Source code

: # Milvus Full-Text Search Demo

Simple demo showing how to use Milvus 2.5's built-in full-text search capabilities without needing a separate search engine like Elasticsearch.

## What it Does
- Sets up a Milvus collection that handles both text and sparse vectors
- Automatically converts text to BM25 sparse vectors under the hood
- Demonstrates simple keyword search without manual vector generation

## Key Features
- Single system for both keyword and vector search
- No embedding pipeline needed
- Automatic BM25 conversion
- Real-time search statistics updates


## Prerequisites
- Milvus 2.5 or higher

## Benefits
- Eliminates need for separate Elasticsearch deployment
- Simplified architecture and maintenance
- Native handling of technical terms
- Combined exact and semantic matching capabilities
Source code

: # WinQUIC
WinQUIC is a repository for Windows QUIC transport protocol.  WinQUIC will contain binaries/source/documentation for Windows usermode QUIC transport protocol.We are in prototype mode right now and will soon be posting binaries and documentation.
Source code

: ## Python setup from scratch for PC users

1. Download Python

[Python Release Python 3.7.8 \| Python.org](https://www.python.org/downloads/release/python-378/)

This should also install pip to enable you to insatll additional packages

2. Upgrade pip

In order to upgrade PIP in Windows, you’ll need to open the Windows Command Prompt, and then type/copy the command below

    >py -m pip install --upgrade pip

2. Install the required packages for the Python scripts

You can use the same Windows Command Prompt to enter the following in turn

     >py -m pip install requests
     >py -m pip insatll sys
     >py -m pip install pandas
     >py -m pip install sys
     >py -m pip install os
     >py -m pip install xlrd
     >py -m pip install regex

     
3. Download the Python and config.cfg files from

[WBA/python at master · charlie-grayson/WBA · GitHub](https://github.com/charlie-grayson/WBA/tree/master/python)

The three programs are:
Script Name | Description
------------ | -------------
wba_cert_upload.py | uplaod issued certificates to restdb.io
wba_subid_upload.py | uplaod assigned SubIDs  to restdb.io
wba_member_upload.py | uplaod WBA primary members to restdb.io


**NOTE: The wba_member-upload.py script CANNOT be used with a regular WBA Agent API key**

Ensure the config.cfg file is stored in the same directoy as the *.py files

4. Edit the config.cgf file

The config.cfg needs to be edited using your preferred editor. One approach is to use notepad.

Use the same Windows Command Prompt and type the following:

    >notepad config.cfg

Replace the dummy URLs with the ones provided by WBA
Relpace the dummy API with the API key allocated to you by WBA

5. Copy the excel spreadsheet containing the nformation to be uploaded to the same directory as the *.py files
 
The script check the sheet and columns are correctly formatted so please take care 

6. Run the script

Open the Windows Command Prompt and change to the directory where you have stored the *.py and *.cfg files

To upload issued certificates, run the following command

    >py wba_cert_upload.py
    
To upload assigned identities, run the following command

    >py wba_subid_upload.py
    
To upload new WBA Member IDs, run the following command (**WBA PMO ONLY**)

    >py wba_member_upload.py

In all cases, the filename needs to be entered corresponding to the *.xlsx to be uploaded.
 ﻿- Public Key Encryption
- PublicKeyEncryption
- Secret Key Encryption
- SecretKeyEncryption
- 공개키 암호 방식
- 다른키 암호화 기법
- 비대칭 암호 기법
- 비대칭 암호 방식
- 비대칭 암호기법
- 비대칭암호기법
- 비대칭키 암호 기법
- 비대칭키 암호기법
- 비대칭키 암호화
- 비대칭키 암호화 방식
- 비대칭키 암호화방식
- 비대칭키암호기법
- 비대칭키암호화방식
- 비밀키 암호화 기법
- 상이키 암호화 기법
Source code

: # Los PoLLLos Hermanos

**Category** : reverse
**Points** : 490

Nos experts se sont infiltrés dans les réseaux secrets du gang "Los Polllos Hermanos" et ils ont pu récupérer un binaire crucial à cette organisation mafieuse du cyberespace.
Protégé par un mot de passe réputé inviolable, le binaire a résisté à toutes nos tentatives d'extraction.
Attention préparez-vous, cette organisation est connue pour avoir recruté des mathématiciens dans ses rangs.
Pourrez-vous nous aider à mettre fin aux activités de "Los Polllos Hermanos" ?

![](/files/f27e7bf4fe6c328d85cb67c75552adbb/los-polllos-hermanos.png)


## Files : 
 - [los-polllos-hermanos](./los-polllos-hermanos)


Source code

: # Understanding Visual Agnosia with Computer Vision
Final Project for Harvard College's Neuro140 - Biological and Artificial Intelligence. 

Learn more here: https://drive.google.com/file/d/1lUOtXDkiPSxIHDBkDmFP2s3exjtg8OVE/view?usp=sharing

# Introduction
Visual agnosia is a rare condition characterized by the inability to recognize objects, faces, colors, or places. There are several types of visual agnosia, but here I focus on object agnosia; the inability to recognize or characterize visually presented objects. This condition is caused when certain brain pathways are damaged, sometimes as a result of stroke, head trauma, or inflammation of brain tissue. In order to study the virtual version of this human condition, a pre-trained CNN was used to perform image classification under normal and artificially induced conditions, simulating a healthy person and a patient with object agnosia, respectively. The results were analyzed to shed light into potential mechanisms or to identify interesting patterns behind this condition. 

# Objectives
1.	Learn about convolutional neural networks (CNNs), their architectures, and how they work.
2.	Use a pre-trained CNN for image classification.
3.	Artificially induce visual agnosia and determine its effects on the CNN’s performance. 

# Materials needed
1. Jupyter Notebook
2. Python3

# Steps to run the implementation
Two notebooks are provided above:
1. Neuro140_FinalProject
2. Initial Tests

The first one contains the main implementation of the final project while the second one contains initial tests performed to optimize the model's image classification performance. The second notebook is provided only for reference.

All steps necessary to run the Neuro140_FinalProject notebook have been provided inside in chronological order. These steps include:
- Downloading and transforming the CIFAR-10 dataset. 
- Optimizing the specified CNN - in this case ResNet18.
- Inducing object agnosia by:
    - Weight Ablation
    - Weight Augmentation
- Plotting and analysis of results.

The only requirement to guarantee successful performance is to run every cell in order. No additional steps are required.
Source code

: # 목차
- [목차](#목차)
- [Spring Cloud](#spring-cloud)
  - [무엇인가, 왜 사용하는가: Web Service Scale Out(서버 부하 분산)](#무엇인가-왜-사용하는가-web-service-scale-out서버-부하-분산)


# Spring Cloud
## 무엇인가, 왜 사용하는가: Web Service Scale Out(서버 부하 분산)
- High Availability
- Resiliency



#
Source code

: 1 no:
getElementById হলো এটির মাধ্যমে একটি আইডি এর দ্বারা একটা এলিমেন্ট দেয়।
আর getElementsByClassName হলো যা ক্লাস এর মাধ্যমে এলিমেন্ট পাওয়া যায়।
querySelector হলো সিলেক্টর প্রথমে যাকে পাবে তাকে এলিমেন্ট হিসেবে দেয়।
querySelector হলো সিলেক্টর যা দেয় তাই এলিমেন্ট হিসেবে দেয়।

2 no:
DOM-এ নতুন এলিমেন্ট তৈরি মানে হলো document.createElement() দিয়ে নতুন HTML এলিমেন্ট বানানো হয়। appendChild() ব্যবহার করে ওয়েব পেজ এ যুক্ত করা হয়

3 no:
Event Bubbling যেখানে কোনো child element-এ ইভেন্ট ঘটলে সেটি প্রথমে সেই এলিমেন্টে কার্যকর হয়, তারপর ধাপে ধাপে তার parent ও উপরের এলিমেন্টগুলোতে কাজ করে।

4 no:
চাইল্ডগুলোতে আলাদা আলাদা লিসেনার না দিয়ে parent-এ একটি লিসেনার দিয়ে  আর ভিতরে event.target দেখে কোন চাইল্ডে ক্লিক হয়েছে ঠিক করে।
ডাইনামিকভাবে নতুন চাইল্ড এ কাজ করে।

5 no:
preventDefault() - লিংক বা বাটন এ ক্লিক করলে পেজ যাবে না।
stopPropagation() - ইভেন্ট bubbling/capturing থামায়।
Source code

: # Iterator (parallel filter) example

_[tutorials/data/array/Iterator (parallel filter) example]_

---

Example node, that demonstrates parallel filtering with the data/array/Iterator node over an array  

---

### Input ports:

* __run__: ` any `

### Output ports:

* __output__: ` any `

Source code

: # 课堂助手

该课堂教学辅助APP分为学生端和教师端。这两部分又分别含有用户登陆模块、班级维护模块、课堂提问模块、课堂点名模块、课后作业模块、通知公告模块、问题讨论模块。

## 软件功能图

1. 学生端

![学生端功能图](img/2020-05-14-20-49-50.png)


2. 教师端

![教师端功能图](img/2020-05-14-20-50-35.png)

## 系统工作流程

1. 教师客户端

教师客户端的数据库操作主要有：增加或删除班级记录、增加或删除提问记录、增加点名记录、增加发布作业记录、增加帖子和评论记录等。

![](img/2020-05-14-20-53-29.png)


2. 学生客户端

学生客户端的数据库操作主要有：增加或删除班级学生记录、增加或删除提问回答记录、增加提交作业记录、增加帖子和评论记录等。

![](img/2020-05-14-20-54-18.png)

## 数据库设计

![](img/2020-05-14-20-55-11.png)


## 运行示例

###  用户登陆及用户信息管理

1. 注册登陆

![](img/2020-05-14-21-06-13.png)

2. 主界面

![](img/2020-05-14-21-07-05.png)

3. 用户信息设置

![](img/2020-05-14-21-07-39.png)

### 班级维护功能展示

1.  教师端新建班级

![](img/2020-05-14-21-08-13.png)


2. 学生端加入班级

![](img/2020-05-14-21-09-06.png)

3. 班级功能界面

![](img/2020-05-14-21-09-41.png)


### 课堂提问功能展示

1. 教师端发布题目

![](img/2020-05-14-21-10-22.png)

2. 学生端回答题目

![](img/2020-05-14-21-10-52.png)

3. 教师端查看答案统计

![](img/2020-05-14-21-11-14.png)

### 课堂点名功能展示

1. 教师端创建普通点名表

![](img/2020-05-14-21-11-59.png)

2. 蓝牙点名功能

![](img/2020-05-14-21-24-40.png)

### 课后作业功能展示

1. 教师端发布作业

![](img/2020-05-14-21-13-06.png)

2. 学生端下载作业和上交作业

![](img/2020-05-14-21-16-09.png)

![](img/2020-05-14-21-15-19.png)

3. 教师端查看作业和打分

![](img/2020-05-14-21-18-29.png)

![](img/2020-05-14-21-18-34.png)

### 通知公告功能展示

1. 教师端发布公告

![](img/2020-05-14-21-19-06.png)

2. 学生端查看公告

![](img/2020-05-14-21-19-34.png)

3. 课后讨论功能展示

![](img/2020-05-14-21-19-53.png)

■ **PROBLEM REQUIREMENTS**
Put the lines of the records into a JSON list of strings, starting with the line that contains "# Spring Cloud" and going on through the line that contains "DOM-এ নতুন এলিমেন্ট", with both of those lines included. Make one string per line and leave out blank lines.

■ **TASK ANSWER**
[
  "# Spring Cloud",
  "## 무엇인가, 왜 사용하는가: Web Service Scale Out(서버 부하 분산)",
  "- High Availability",
  "- Resiliency",
  "#",
  "Source code",
  ": 1 no:",
  "getElementById হলো এটির মাধ্যমে একটি আইডি এর দ্বারা একটা এলিমেন্ট দেয়।",
  "আর getElementsByClassName হলো যা ক্লাস এর মাধ্যমে এলিমেন্ট পাওয়া যায়।",
  "querySelector হলো সিলেক্টর প্রথমে যাকে পাবে তাকে এলিমেন্ট হিসেবে দেয়।",
  "querySelector হলো সিলেক্টর যা দেয় তাই এলিমেন্ট হিসেবে দেয়।",
  "2 no:",
  "DOM-এ নতুন এলিমেন্ট তৈরি মানে হলো document.createElement() দিয়ে নতুন HTML এলিমেন্ট বানানো হয়। appendChild() ব্যবহার করে ওয়েব পেজ এ যুক্ত করা হয়"
]